Comparisons and conclusions

Model evaluation is based on several metrics: MAE (Mean Absolute Error), MSE (Mean Squared Error), RMSE (Root Mean Squared Error), and R² (coefficient of determination). The best model can be chosen depending on the purpose of the analysis, but in general, lower errors (MAE, MSE, RMSE) and higher R² indicate a better model.

Best model:

Best model: Elastic Net (a regularized linear regression). Why:

High R² on training (0.9808) and test (0.9808) data. The lowest RMSE on the test data (472.42), indicating the best fit to real-world values.

Elastic Net balances the regularization, avoiding overfitting.

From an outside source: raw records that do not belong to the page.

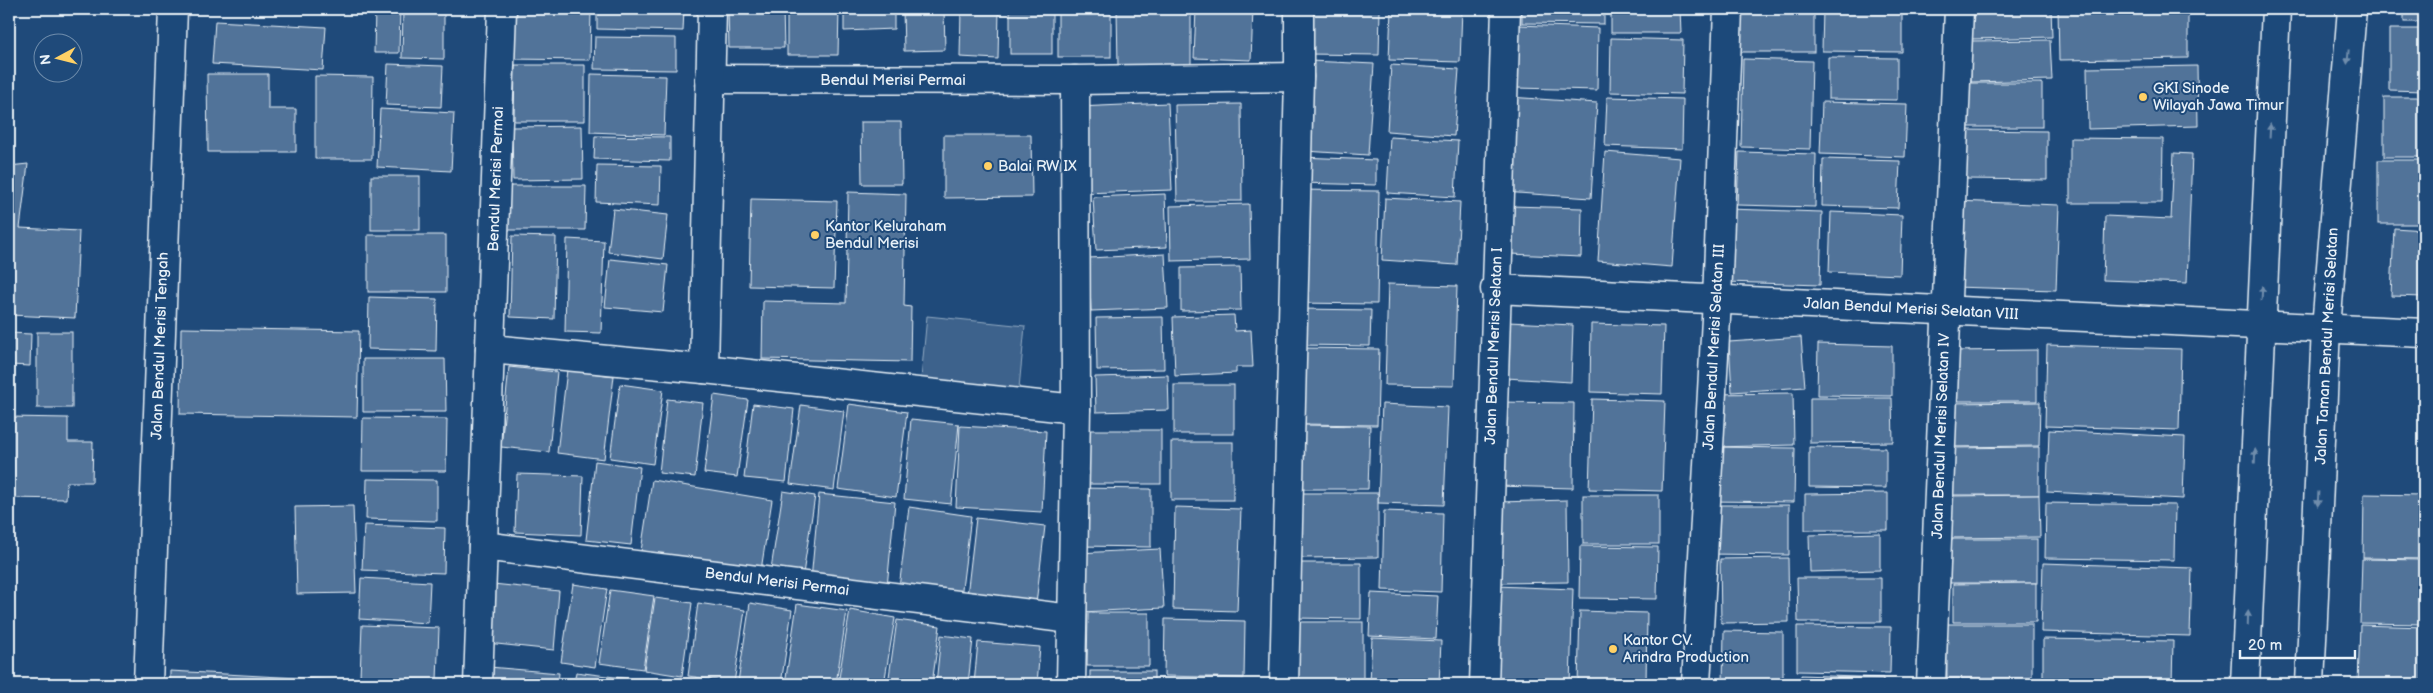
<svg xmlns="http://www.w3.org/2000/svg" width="2433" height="693" viewBox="0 0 2433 693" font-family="'Balsamiq Sans',sans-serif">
	<rect width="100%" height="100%" fill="#1f4a7a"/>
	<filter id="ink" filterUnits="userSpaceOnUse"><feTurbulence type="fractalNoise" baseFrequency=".02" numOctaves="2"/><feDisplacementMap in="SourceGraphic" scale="10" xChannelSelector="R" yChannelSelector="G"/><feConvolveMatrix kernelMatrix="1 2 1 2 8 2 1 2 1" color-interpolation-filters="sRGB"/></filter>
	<g filter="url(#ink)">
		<path fill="#3c628c" stroke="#92aac2" d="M927,316L1025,326L1019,388L921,379Z"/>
		<g fill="#517399" stroke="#e8f1f8">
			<path d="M375,9H400L399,53H374Z"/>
			<path d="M403,9H444V59L402,58Z"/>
			<path d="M509,9H591L590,60L508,59Z"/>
			<path d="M597,9H684L683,31L597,29Z"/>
			<path d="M728,9H783L784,48H729Z"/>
			<path d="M787,9H839L838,55H787Z"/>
			<path d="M844,9H894V29L844,31Z"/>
			<path d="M903,9H944L945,50L904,51Z"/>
			<path d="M961,9H999L998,59L960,57Z"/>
			<rect x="1010" y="9" width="42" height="45"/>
			<rect x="1058" y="9" width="53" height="48"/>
			<path d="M1117,9H1191V66H1118Z"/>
			<path d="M1196,9H1253L1251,60L1194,58Z"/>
			<path d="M1308,9H1380L1379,55L1307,54Z"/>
			<path d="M1391,9H1462L1460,62L1389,60Z"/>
			<path d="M1522,9H1604V24L1522,23Z"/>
			<path d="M1611,9H1680L1681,33H1611Z"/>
			<rect x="1739" y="9" width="75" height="43"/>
			<path d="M1823,9H1902V52L1822,51Z"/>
			<path d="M1970,9H2051L2052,37L1971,39Z"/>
			<path d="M2058,9H2188V58L2059,60Z"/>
			<rect x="2404" y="9" width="20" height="13"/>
			<path d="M215,21L326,27L323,70L212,64Z"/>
			<path d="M1518,25L1598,28L1597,90L1516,88Z"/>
			<path d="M2389,29H2424V91L2389,90Z"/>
			<path d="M595,37L676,38V70L594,69Z"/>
			<path d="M1611,38L1683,40L1682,94L1610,92Z"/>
			<path d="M2050,40L2052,80L1971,82L1970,41Z"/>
			<path d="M1828,57L1897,58V100L1828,99Z"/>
			<path d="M1743,59L1812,61L1810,149L1741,147Z"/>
			<path d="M1310,61L1374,64L1368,155L1305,151Z"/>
			<path d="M388,64L443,66L441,107L386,105Z"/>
			<path d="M515,65H585V121H514Z"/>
			<path d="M1391,65L1459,69L1454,136L1387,131Z"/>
			<path d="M2197,66L2198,126L2088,129L2087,68Z"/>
			<path d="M207,74H268V109H296V152H208Z"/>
			<path d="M591,74L666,76L664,135L590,132Z"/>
			<path d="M315,76L373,77L372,159H315Z"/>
			<rect x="1967" y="83" width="75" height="44"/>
			<path d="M1509,97L1597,103L1591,198L1503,192Z"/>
			<path d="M1607,97L1683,99L1682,149L1605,146Z"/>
			<rect x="2384" y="97" width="40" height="60"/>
			<path d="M1822,102L1907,104L1905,157L1820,154Z"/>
			<path d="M1168,103L1172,190L1082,193L1078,107Z"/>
			<path d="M1241,104L1242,201H1177L1175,105Z"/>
			<path d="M380,109L454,113L451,171L377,167Z"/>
			<path d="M861,122H901L902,184H862Z"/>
			<path d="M582,126L583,179L513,180L512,127Z"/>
			<path d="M1965,130L2047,131V180L1964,179Z"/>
			<path d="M944,135H1031L1032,197L944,198Z"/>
			<path d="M595,136L670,137V161L594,159Z"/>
			<path d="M1390,137L1458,141L1455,197L1387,193Z"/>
			<path d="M2070,138L2163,139L2162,203H2070Z"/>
			<path d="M1605,152L1680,158L1672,267L1598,261Z"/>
			<path d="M1739,152L1816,154L1815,207L1737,205Z"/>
			<path d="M2174,153L2192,154L2187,283L2103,280L2105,216L2171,219Z"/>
			<path d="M1300,157L1376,160V185L1299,183Z"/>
			<path d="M1823,159L1900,161L1898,208L1822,206Z"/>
			<rect x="2378" y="160" width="46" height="64"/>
			<path d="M28,164L20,228L79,231L75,318L9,315V166Z"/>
			<path d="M597,165L661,166L660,205L596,202Z"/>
			<rect x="371" y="176" width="49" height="54"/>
			<path d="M500,186H586L585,230H500Z"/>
			<path d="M1297,190L1379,191L1377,304L1296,303Z"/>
			<path d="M848,192L906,194L904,306L911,307L910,362L762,359L763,301L846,303Z"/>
			<path d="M1165,194L1167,247L1096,250L1093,197Z"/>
			<path d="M1385,198L1460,202L1457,265L1382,260Z"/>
			<path d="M751,199L837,201L834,288L749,286Z"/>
			<path d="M1955,201L2059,205L2056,290L1953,287Z"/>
			<path d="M1249,204L1250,259L1171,261L1170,206Z"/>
			<path d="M1511,206L1582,208L1581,257L1510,254Z"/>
			<path d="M613,209L668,215L663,259L608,252Z"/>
			<path d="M1728,209L1822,212L1820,285L1726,282Z"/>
			<path d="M1831,212L1902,215L1900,275L1829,272Z"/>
			<path d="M2394,228L2424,230V297L2391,296Z"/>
			<rect x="368" y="235" width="78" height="57"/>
			<path d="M512,236L556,237L554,319L510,317Z"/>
			<path d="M567,239L604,241L601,333L565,332Z"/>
			<path d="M1165,254L1168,308L1091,311L1089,258Z"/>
			<path d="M610,259L668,265L663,312L605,307Z"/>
			<path d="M1240,267L1241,310L1181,311V268Z"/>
			<path d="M1388,284L1457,286L1454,386L1385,385Z"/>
			<path d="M369,297L437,299L436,351L368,349Z"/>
			<path d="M1300,309L1371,310L1370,346L1300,345Z"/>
			<path d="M1234,315L1235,331L1251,330L1253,367H1236V373L1175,376L1173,317Z"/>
			<path d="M1163,317L1164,369L1097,370L1096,318Z"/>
			<path d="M1508,322L1573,325L1571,382L1506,378Z"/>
			<path d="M1591,324L1664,326L1662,394L1590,392Z"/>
			<path d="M181,328L359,331L357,417L180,414Z"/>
			<rect x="37" y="332" width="35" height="76"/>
			<path d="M9,333L31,334L30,366L9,365Z"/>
			<path d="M1801,337L1805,387L1732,392L1729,342Z"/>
			<path d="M1818,344L1892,346V396L1817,395Z"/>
			<path d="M2047,345L2181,349L2179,430L2045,426Z"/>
			<path d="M1299,348L1379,349L1377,425L1297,424Z"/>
			<path d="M2037,350V401H1948V351Z"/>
			<path d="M363,359H445L446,412H363Z"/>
			<path d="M509,367L557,372L549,452L501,447Z"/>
			<path d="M567,370L614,376L604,459L557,453Z"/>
			<path d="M1168,375L1169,410L1096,412L1095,377Z"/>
			<path d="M620,384L663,390L653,464L610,458Z"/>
			<rect x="1174" y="385" width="60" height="49"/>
			<path d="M1793,393L1794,445L1714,447L1712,394Z"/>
			<path d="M714,395L748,400L737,477L704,473Z"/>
			<path d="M1810,398H1892L1893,442L1810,443Z"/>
			<path d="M667,399L703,403L695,477L659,473Z"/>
			<path d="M1592,399L1665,401L1662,491L1589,489Z"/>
			<path d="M1497,402L1574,403L1573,488L1496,486Z"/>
			<path d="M2040,402L2039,446L1946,447L1947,403Z"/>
			<path d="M753,404L794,409L786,482L744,478Z"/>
			<path d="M849,404L907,412L896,497L838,489Z"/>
			<path d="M1382,404L1448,407L1444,505L1378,503Z"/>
			<path d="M801,405L844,411L834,490L790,484Z"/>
			<path d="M9,417L68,418V442H93L92,482H67L66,499L9,498Z"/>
			<path d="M363,418L447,419L446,471H362Z"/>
			<path d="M911,419L959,424L951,504L904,499Z"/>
			<path d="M1302,425L1370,426L1368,489H1301Z"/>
			<path d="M960,426L1046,431L1042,512L956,507Z"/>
			<rect x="1087" y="430" width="74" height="54"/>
			<path d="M2049,430L2185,437L2183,499L2047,492Z"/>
			<rect x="1171" y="442" width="62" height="58"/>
			<path d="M1709,447L1795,448L1794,502L1709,501Z"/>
			<path d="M1809,447L1886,448V488L1809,487Z"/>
			<path d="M2039,447V495H1946V448Z"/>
			<path d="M595,461L640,467L631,545L586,540Z"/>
			<path d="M517,474L583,476L581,535L515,532Z"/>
			<path d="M367,479L437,480V521L366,519Z"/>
			<path d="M652,480L772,500L761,570L641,551Z"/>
			<path d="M1079,488L1151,489V547L1078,546Z"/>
			<path d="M783,491L815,496L803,574L771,569Z"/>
			<path d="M1300,493H1378V557L1301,558Z"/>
			<path d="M1888,493V530H1805V494Z"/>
			<path d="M819,494L895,502L887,587L811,580Z"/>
			<path d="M2364,494L2424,495V559L2363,558Z"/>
			<rect x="1583" y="495" width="76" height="49"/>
			<path d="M2039,495L2040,537L1947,538V496Z"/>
			<path d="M1567,500L1568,582L1501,583L1500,502Z"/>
			<path d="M2046,503L2175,505L2174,560L2045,558Z"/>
			<path d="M1708,505H1789V555L1708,554Z"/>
			<path d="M353,506L356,593L297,594L295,507Z"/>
			<path d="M909,507L971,516L961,597L899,588Z"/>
			<path d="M1175,507L1241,509L1237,611L1173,609Z"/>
			<path d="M1384,511L1443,513L1441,592L1382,590Z"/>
			<path d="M976,518L1045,526L1036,604L967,596Z"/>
			<path d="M364,525L445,528L444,573L362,570Z"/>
			<path d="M1880,533V570L1810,572L1809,535Z"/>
			<rect x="1950" y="539" width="87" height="44"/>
			<path d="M1580,546L1658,547L1657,599L1579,598Z"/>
			<path d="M1160,549L1164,608L1081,612L1078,553Z"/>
			<path d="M1788,558L1789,622L1721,623L1720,559Z"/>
			<path d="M2362,559L2424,560V624L2360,623Z"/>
			<path d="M1295,563H1361V619L1295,618Z"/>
			<path d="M2043,563L2192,568L2190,636L2041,632Z"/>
			<path d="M361,578L430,582L428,623L359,619Z"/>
			<path d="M1797,578H1881V622H1798Z"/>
			<path d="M2036,583V622H1953V584Z"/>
			<path d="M493,584L559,591L554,650L487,643Z"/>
			<path d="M573,584L607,589L595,667L561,662Z"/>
			<path d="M1496,586L1573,589L1570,684H1493Z"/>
			<path d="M610,590L654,596L643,669L599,663Z"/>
			<path d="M1371,593L1438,596L1436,639L1369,636Z"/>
			<path d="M655,598L692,603L682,676L644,670Z"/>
			<path d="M698,603L745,610L734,683L688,676Z"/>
			<path d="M750,603L792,610L781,684L738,682Z"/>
			<path d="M797,604L847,611L836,684H785Z"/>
			<path d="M850,610L895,618L884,684H838Z"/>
			<path d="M1580,611L1647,613L1646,684H1578Z"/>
			<path d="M1088,613H1149V666H1087Z"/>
			<path d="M1165,619L1245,621L1244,678L1164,676Z"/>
			<path d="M897,620L940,626L932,684H888Z"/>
			<rect x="1294" y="622" width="69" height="61"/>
			<path d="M1946,624H2032V678H1947Z"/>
			<path d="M362,625L439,628L437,680L360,677Z"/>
			<path d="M2360,625L2424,627V684H2358Z"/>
			<path d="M1797,626L1891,627L1890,673L1797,671Z"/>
			<path d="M1724,631L1783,632V684H1723Z"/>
			<path d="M941,635L973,639L968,684H936Z"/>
			<path d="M1372,638L1441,641L1439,684H1370Z"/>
			<path d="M2043,639L2173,641L2172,684H2043Z"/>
			<path d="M978,642L1040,647L1037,684H974Z"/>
			<path d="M489,667L559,673L558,684H488Z"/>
			<path d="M170,671L353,681V684H170Z"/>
			<rect x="1090" y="671" width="64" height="13"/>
			<path d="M576,672L653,682V684H574Z"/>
			<path d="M1801,675L1883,678V684H1801Z"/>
			<path d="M662,679L706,684H661Z"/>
			<rect x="1944" y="680" width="61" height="4"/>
			<rect x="1162" y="682" width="69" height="2"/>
		</g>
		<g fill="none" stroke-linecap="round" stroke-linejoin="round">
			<g stroke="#e8f1f8" stroke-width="31">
				<g id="minor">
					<path d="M710,79L1075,80L1299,77"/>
					<path d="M1495,289L2424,333"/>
					<path d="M490,349L704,369L1076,409"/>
					<path d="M704,369L712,9"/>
					<path d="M483,546L1071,619"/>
					<path d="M148,684L173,9"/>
					<path d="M478,684L502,9"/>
					<path d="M1071,684L1076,409L1075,80"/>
					<path d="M1284,684L1299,77V9"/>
					<path d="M1484,684L1506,9"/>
					<path d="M1696,684L1717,300L1728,9"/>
					<path d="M1931,684L1959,9"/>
					<path d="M2245,684L2276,9"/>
					<path d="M2310,684L2326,328L2352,9"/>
				</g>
			</g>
			<use href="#minor" stroke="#1f4a7a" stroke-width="28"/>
		</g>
		<defs><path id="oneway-solid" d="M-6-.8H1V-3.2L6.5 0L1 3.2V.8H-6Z" transform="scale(1.25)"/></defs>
		<g fill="#6f8dac">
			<use href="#oneway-solid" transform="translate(2348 57) rotate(95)"/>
			<use href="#oneway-solid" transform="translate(2270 131) rotate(-87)"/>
			<use href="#oneway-solid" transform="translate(2262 293) rotate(-87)"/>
			<use href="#oneway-solid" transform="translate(2255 456) rotate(-88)"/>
			<use href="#oneway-solid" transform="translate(2318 499) rotate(93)"/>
			<use href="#oneway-solid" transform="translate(2248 618) rotate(-88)"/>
		</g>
	</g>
	<g fill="#ffd166" stroke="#1f4a7a" stroke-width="2">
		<circle cx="2143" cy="97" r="5"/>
		<circle cx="988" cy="166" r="5"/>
		<circle cx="815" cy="235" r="5"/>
		<circle cx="1613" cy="649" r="5"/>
	</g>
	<g text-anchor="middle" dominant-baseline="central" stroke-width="4" stroke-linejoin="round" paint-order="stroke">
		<g font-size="15" fill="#e8f1f8" stroke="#1f4a7a">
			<text x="893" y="80">Bendul Merisi Permai</text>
			<text transform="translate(496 179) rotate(-88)">Bendul Merisi Permai</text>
			<text transform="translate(1911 309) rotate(3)">Jalan Bendul Merisi Selatan VIII</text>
			<text transform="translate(160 346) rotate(-88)">Jalan Bendul Merisi Tengah</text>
			<text transform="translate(1494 346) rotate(-88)">Jalan Bendul Merisi Selatan I</text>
			<text transform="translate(2327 346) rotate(-87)">Jalan Taman Bendul Merisi Selatan</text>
			<text transform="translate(1714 347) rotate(-87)">Jalan Bendul Merisi Selatan III</text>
			<text transform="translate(1941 436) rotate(-88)">Jalan Bendul Merisi Selatan IV</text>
			<text transform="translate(777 582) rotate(7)">Bendul Merisi Permai</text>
		</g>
		<g font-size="15" fill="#e8f1f8" stroke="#1f4a7a" text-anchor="start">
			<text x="2153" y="88">GKI Sinode<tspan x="2153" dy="17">Wilayah Jawa Timur</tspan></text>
			<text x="998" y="166">Balai RW IX</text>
			<text x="825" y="226">Kantor Keluraham<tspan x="825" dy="17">Bendul Merisi</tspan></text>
			<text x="1623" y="640">Kantor CV.<tspan x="1623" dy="17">Arindra Production</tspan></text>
		</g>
	</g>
	<rect width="2433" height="693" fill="none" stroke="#1f4a7a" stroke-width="30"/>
	<rect x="15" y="15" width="2403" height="663" fill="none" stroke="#e8f1f8" stroke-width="2" filter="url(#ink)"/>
	<g transform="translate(58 58) rotate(263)"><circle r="24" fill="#1f4a7a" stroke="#6f8dac"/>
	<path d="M0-4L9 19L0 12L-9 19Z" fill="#ffd166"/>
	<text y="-8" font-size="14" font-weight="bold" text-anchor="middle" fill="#e8f1f8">N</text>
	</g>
	<path d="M2240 650v8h115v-8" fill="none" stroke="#e8f1f8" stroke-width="2.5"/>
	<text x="2248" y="650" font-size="15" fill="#e8f1f8" stroke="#1f4a7a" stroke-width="4" paint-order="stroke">20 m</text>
</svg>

Alternative model: Lasso Regression (a regularized linear regression). Why: The second best R² on the test data (0.9686). Low RMSE (627.63), which also indicates good consistency. Less sensitive to collinearity than simple linear regression.

Worst Model:

Random Forest overfits the training data, with the highest test errors and reduced generalizability. It may require hyperparameter tuning to improve its performance.

Run locally

Clone the repository:

git clone https://github.com/MariiaSam/Rent-in-Brazil.git
cd Rent-in-Brazil

Set up the virtual environment with Poetry

Set up project dependencies:

poetry install

To activate the virtual environment, run the command:

poetry shell

To add a dependency to a project, run the command:

poetry add <package_name>

To pull in existing dependencies:

poetry install

Using

Run the Streamlit application with the command:

streamlit run app.py

Docker

This project also supports Docker containerization, which makes it easy to run the application without having to manually configure the environment.

1. Starting a project via Docker

Use the command to run a container based on your Docker Image:

docker run --rm -d -p 8880:8880 rentinbrazil:latest

--rm - automatically removes the container after stopping;

-d - runs the container in the background;

-p 8880:8880 - displays port 8880 on the local machine to access the application.

2. Access to the application:

After starting the container, the application will be available at the address:

http://localhost:8880
  1. Stopping the project:

To stop the project, do:

docker ps

Then use the command to stop the container:

docker stop <container_id>

Where <container_id> is your container's identifier, obtained from the docker ps command.